A further risk to the stability of Turkey’s “safe zone” is Syrian President Bashar Assad, who is keen to be seen as delivering on his repeated commitments to reclaim “every inch” of Syria.

“Assad can and likely will replicate his strategy of steadily eroding Turkey’s position by allowing insurgent attacks on Turkey’s safe zone and by launching limited attacks to take territory over time, then de-escalating with (Russia acting as broker) once tensions get too high,” said Ryan Bohl, a Middle East and North Africa analyst from consultancy Stratfor.

For the refugees, many of whom fled to Turkey to escape Assad’s rule, the situation remains precarious. “In the long run, the refugees do face regime attacks in some form or another and the potential they will end up back under Syrian control eventually,” Bohl said.

With their options limited, the refugees, many of whom include families, have little room for manoeuvre. Unwanted in Turkey, where they are subject to discrimination and violence, they have little leverage against Ankara’s edicts.

However, Heras said, for those looking to continue to evade Damascus, there may be some hope.

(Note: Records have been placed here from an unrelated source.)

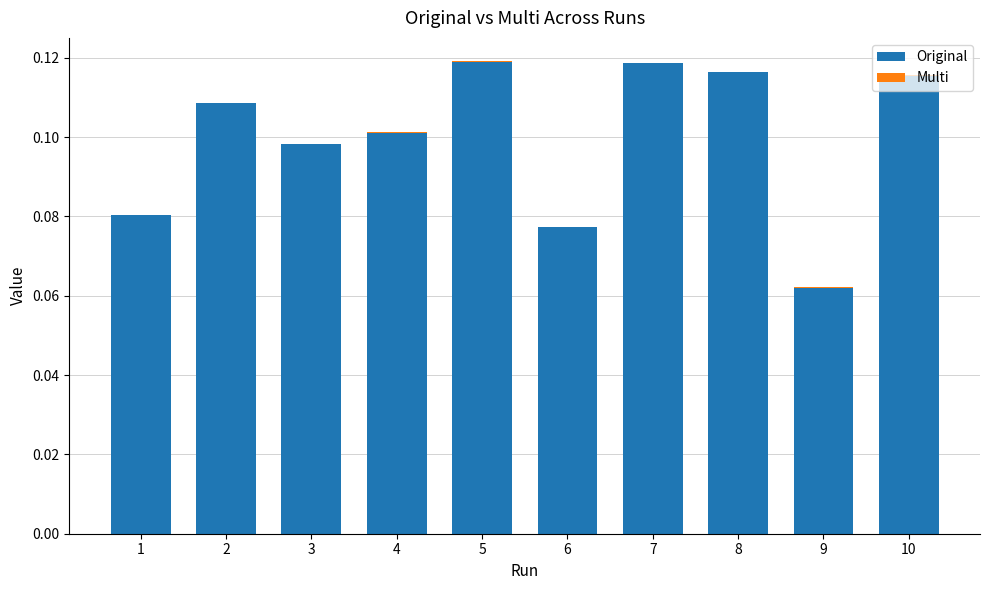

The Original series shows 0.0 at 6. True or false?

False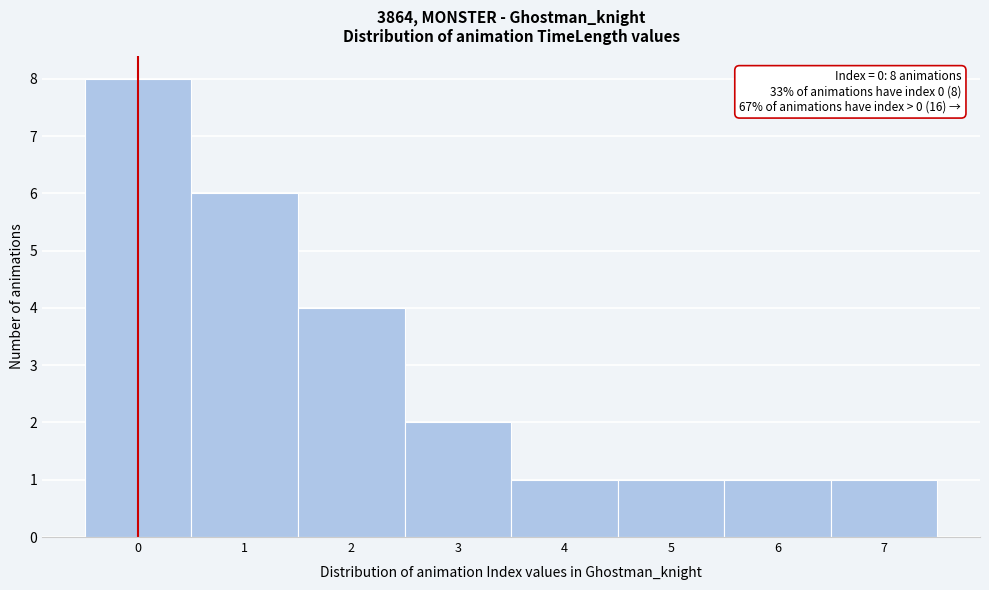

Which range on the x-axis has the tallest bar?

-0.5 to 0.5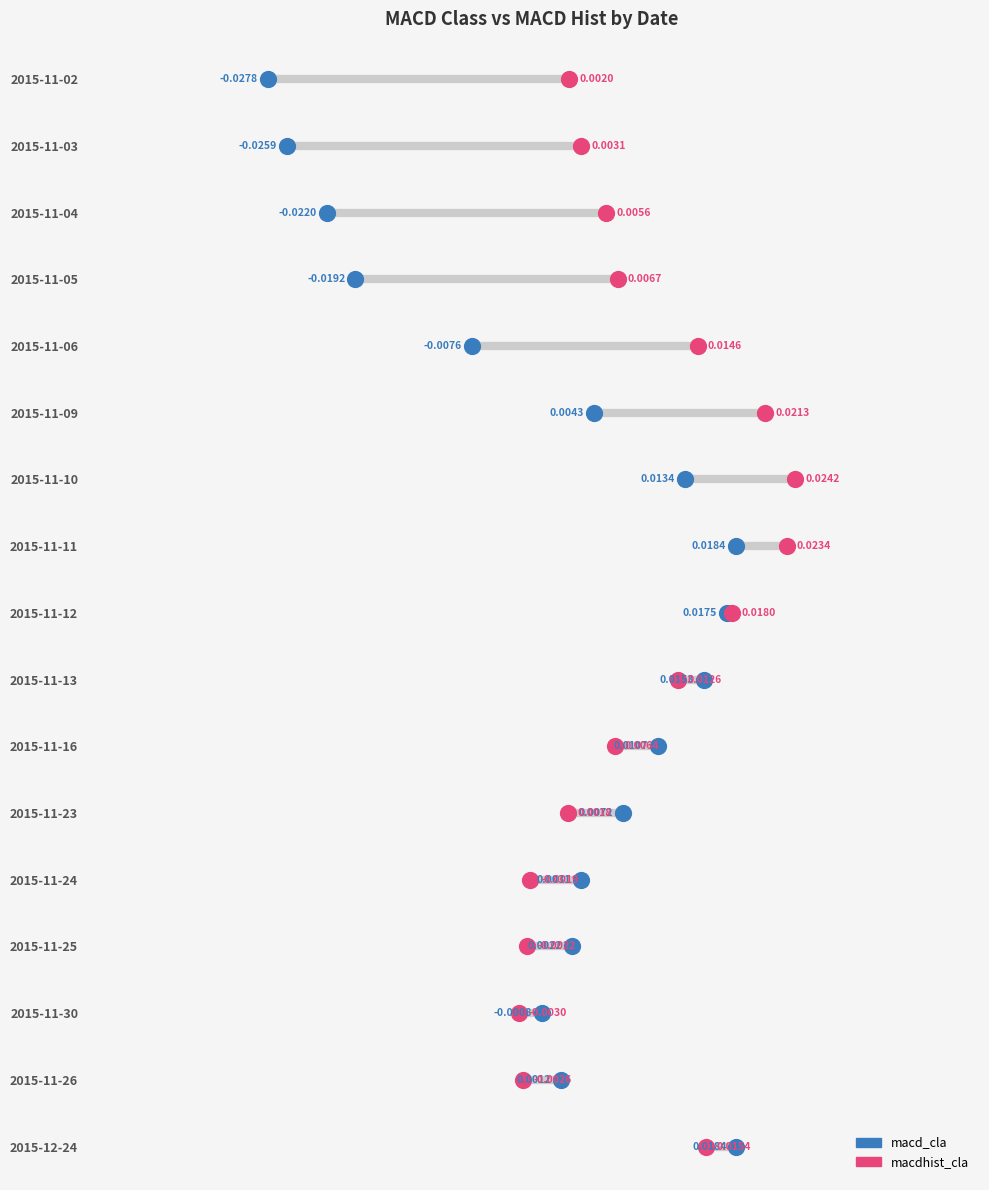

What are all the series names shown in the legend?

macd_cla, macdhist_cla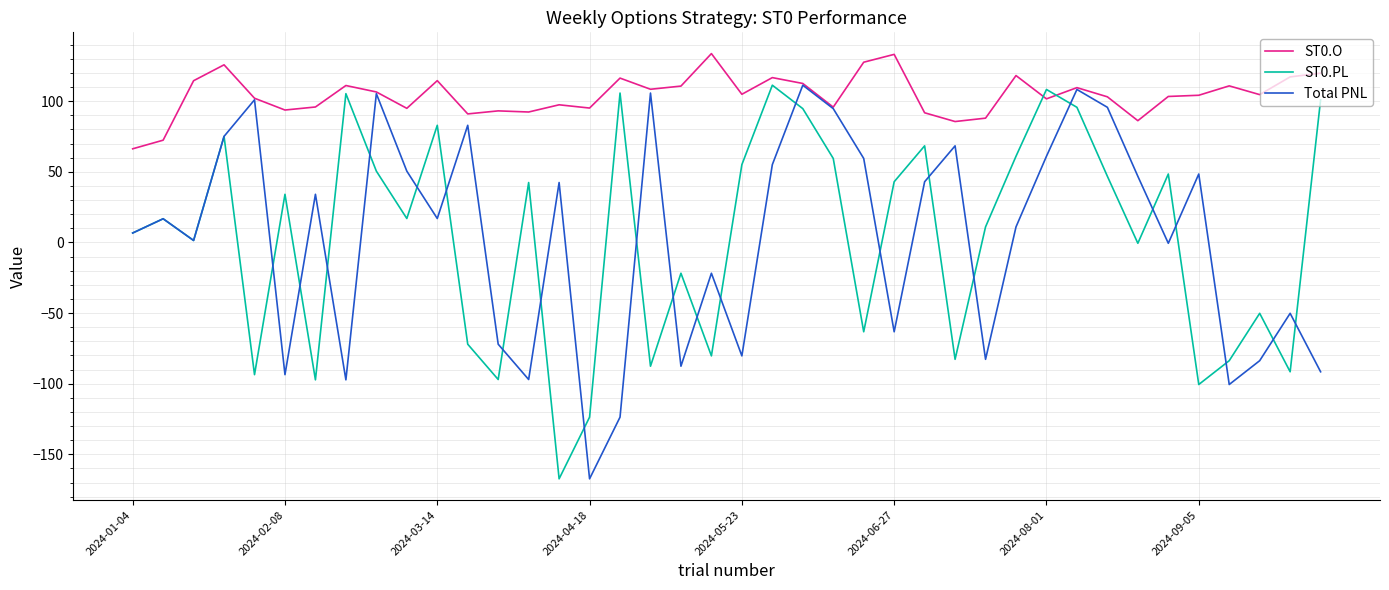

True or false: ST0.O and ST0.PL intersect in this chart.

True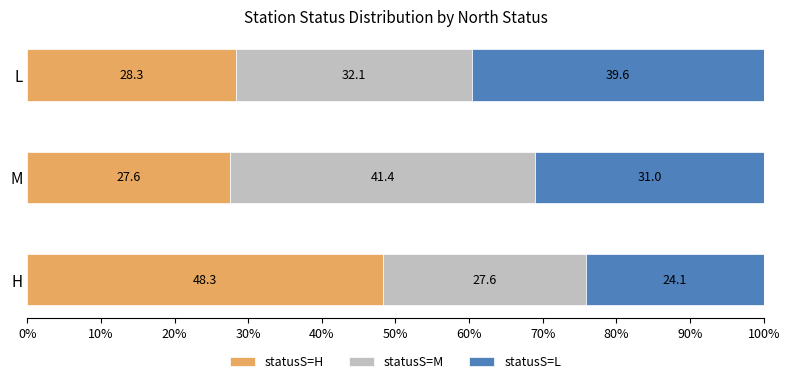

Rank the categories by statusS=H value from lowest to highest.

M, L, H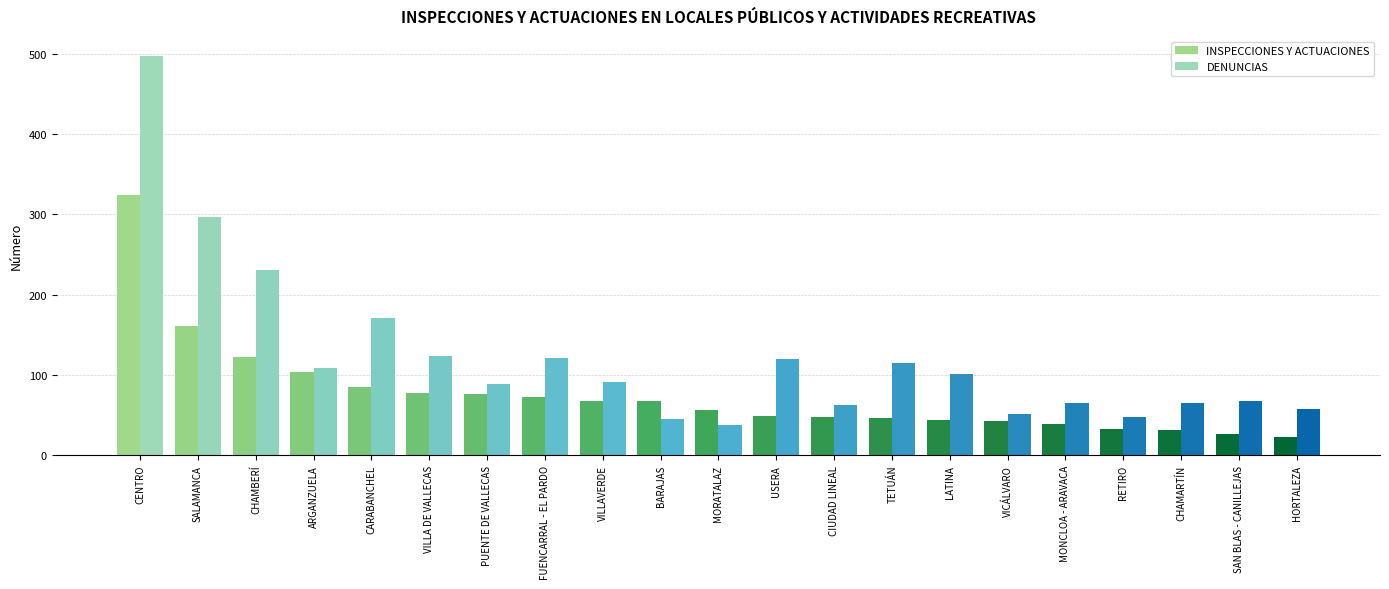

How many data points in INSPECCIONES Y ACTUACIONES are less than 56?

10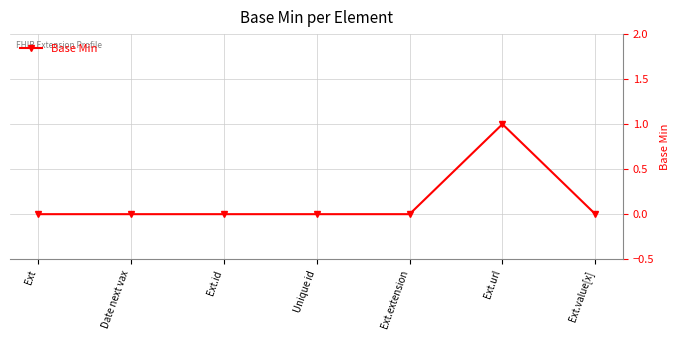

What is the label of the 1st point from the right?

Ext.value[x]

“The fact of the matter is that the only really secure place for an internally displaced Syrian in north-eastern Syria, (if they want) to keep themselves away from the clutches of the regime, is to go into the Kurdistan region of Iraq,” Heras said. “The Kurdistan region of Iraq is, generally speaking, a neutral zone where the Iranian influence is present but not overwhelming and Assad doesn’t have much influence there.”